WHAT YOU WILL DO: Exactly the lines from the first line of the listing through the line containing "(1127, 348) none" should appear in the output, unchanged.

RECORDS SUPPLIED:
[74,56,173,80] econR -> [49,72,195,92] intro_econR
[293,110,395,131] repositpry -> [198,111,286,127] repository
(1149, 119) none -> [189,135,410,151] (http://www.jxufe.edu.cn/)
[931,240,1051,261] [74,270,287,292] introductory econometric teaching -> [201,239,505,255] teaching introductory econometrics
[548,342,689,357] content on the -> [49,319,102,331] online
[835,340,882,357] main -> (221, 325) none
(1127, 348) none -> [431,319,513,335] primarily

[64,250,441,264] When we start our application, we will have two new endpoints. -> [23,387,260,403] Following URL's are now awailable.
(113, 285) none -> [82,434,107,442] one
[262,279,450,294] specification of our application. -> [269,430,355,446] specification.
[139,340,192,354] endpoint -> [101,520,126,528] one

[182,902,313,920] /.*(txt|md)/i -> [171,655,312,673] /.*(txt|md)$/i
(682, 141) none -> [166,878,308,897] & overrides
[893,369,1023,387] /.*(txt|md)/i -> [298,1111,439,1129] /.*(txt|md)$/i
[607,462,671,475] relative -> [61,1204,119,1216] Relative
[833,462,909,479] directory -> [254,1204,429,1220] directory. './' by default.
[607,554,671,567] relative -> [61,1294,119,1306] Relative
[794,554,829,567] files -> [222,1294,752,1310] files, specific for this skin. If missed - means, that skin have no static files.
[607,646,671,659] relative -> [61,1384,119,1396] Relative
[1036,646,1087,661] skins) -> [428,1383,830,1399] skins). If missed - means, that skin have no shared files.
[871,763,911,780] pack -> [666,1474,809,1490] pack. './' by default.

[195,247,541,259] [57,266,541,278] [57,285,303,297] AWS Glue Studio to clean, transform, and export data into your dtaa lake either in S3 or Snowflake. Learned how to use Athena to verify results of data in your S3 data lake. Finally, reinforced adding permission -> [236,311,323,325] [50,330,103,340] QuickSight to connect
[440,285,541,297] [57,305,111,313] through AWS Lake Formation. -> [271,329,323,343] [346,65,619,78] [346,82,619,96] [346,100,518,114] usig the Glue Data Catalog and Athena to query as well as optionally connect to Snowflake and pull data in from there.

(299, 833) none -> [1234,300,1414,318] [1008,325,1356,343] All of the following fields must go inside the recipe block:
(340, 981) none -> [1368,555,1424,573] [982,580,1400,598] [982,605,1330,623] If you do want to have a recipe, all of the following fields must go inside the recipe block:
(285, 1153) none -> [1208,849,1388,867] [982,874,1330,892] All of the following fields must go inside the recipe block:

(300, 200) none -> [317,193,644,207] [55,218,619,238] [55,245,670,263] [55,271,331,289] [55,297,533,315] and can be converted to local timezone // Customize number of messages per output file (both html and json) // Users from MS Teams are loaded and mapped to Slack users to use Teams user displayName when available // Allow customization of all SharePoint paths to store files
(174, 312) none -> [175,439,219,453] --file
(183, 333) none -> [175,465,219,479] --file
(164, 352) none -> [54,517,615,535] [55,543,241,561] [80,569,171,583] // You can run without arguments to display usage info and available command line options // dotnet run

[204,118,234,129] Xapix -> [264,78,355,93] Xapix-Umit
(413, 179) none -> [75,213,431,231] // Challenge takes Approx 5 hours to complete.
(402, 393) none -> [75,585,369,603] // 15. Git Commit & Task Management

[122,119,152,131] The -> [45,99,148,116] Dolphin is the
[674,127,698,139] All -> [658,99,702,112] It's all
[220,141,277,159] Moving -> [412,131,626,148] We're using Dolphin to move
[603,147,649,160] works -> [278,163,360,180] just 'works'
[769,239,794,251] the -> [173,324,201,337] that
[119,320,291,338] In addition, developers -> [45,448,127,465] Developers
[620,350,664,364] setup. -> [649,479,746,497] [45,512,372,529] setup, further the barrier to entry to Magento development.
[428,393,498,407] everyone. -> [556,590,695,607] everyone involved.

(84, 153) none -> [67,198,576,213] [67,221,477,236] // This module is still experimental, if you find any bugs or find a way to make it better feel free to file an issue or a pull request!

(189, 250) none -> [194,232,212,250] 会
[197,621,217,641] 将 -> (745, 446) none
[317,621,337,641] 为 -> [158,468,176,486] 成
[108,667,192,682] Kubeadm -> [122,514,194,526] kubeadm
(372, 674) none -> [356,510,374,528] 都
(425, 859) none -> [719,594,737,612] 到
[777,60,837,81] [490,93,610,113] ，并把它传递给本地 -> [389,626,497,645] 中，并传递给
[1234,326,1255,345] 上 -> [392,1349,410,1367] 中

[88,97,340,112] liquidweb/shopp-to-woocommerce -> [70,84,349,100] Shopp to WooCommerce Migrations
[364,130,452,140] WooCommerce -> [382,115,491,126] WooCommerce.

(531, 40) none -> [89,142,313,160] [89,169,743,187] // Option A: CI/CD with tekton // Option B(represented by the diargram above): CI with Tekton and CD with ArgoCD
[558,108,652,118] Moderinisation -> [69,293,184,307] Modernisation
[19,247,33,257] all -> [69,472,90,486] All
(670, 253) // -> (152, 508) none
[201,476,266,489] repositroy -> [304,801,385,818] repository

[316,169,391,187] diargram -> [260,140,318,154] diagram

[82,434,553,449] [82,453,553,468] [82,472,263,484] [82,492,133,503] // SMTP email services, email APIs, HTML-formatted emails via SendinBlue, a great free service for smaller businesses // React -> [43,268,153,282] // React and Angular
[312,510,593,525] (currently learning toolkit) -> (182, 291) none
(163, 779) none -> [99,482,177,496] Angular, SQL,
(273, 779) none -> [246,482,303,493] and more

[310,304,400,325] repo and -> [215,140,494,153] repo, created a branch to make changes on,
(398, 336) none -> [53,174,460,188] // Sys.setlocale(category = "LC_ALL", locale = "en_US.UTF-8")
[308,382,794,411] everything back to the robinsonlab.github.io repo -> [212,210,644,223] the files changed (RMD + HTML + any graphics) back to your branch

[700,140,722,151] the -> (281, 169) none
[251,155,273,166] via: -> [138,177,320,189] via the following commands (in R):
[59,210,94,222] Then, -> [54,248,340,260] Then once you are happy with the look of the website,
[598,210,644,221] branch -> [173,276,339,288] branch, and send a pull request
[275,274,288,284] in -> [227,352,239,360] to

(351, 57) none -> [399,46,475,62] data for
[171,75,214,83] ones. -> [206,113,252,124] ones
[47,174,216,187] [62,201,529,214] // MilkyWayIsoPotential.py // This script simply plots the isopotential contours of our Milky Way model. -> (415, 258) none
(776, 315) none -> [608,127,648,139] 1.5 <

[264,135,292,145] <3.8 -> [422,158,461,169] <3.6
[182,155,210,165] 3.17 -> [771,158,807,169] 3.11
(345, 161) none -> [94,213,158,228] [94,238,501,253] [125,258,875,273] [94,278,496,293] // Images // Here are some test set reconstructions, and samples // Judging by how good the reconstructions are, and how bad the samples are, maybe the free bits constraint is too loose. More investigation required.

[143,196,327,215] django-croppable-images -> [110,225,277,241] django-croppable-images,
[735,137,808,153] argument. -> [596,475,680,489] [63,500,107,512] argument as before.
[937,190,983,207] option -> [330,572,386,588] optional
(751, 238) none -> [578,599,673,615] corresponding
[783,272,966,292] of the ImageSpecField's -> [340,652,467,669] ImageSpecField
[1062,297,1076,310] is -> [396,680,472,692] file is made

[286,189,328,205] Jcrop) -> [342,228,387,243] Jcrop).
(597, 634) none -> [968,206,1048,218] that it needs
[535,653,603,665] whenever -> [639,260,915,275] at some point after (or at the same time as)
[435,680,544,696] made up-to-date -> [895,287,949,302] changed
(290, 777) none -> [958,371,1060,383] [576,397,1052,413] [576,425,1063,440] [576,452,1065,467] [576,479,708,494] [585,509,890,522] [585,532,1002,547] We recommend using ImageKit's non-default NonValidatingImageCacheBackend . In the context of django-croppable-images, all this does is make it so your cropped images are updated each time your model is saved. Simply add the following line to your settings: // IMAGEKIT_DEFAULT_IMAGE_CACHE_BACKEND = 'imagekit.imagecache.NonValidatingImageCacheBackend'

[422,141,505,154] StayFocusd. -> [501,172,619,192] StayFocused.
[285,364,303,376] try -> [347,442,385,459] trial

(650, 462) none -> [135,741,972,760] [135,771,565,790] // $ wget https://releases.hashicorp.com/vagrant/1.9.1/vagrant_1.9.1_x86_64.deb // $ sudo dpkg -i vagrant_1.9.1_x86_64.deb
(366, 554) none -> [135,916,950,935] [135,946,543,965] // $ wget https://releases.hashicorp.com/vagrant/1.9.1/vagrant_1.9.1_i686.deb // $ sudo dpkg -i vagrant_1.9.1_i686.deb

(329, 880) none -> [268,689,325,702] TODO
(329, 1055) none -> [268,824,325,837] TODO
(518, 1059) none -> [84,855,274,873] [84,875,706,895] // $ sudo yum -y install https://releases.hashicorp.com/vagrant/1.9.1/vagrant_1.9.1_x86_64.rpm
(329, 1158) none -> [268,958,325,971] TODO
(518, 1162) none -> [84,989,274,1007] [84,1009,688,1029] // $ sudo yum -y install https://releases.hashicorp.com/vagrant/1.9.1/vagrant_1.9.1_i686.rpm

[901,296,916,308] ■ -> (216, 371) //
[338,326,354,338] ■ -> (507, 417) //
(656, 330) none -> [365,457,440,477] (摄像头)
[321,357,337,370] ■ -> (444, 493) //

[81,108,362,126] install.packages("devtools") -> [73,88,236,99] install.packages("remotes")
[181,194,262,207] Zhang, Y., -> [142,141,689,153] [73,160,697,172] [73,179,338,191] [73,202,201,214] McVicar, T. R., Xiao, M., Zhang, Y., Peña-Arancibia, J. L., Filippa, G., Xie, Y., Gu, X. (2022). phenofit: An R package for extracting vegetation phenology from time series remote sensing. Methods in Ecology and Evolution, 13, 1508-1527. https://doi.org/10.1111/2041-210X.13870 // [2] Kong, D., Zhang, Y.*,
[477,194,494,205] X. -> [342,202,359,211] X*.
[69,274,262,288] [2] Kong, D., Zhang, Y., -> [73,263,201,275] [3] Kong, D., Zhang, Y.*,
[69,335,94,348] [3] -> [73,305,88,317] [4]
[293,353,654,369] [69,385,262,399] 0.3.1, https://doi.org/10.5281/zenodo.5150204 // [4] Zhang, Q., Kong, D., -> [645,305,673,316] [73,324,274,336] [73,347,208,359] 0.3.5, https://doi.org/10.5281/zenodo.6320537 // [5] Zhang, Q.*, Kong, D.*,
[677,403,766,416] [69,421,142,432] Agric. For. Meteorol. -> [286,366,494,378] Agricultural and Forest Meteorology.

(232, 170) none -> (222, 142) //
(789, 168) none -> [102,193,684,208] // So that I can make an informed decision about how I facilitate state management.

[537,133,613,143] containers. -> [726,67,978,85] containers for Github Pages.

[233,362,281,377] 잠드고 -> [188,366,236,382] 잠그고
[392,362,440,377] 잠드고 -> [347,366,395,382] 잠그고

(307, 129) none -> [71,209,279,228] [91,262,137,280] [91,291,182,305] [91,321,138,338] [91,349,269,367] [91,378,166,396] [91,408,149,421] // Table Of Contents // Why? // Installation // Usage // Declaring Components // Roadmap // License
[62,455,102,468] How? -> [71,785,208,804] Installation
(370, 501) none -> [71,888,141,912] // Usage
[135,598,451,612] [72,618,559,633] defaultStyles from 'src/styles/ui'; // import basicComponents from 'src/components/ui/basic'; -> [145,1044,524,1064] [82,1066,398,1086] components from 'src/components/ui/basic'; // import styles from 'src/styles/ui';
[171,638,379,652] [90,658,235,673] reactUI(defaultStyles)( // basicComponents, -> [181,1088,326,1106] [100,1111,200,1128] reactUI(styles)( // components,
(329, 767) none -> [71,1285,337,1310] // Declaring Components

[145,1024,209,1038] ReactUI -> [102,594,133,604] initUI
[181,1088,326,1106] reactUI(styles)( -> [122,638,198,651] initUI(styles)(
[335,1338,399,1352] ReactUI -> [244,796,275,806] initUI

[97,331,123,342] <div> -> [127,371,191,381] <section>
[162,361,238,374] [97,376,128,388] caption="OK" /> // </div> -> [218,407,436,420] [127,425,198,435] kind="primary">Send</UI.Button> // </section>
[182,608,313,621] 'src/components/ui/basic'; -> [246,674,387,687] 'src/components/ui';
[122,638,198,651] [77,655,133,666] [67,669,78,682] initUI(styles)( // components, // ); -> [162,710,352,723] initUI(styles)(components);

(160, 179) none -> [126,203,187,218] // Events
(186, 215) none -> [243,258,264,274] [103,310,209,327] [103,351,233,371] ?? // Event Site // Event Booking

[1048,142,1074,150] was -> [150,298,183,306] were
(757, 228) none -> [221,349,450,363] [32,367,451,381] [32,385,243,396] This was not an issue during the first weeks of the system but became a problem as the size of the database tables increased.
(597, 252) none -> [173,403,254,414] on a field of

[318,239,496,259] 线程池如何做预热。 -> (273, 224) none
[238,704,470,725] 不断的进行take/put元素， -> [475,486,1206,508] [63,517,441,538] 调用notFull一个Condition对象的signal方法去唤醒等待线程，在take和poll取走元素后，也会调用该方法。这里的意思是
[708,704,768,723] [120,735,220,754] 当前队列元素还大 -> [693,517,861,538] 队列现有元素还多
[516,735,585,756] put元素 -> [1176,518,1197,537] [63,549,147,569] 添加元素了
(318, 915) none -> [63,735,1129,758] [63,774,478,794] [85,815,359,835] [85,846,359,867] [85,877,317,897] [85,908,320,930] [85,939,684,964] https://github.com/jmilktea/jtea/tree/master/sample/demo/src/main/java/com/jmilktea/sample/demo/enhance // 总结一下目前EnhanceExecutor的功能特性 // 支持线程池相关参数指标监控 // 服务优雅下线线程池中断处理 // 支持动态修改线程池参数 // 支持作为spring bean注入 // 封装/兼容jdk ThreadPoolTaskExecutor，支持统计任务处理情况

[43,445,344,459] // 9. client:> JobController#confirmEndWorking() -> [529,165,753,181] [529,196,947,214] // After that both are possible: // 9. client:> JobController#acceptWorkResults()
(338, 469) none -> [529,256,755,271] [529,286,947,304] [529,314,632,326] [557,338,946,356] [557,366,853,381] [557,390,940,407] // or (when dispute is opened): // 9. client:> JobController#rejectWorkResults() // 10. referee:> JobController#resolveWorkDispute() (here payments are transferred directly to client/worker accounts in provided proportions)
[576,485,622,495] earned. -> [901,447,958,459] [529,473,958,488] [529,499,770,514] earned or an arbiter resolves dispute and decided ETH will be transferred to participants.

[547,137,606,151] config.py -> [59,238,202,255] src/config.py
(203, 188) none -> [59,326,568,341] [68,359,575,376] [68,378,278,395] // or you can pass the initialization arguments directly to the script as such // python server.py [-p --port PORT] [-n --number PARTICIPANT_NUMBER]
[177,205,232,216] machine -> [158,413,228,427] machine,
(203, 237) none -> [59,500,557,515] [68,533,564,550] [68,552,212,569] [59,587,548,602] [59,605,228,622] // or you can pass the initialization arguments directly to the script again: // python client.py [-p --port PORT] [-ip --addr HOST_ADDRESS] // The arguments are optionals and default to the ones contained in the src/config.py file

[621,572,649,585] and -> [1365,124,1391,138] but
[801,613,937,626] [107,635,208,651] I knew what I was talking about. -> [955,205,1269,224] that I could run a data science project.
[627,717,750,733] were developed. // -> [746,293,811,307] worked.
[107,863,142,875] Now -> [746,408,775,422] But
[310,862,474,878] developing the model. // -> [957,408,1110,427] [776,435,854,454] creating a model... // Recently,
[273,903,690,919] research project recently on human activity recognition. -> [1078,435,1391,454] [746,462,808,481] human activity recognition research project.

EXERCISE RESULT:
[74,56,173,80] econR -> [49,72,195,92] intro_econR
[293,110,395,131] repositpry -> [198,111,286,127] repository
(1149, 119) none -> [189,135,410,151] (http://www.jxufe.edu.cn/)
[931,240,1051,261] [74,270,287,292] introductory econometric teaching -> [201,239,505,255] teaching introductory econometrics
[548,342,689,357] content on the -> [49,319,102,331] online
[835,340,882,357] main -> (221, 325) none
(1127, 348) none -> [431,319,513,335] primarily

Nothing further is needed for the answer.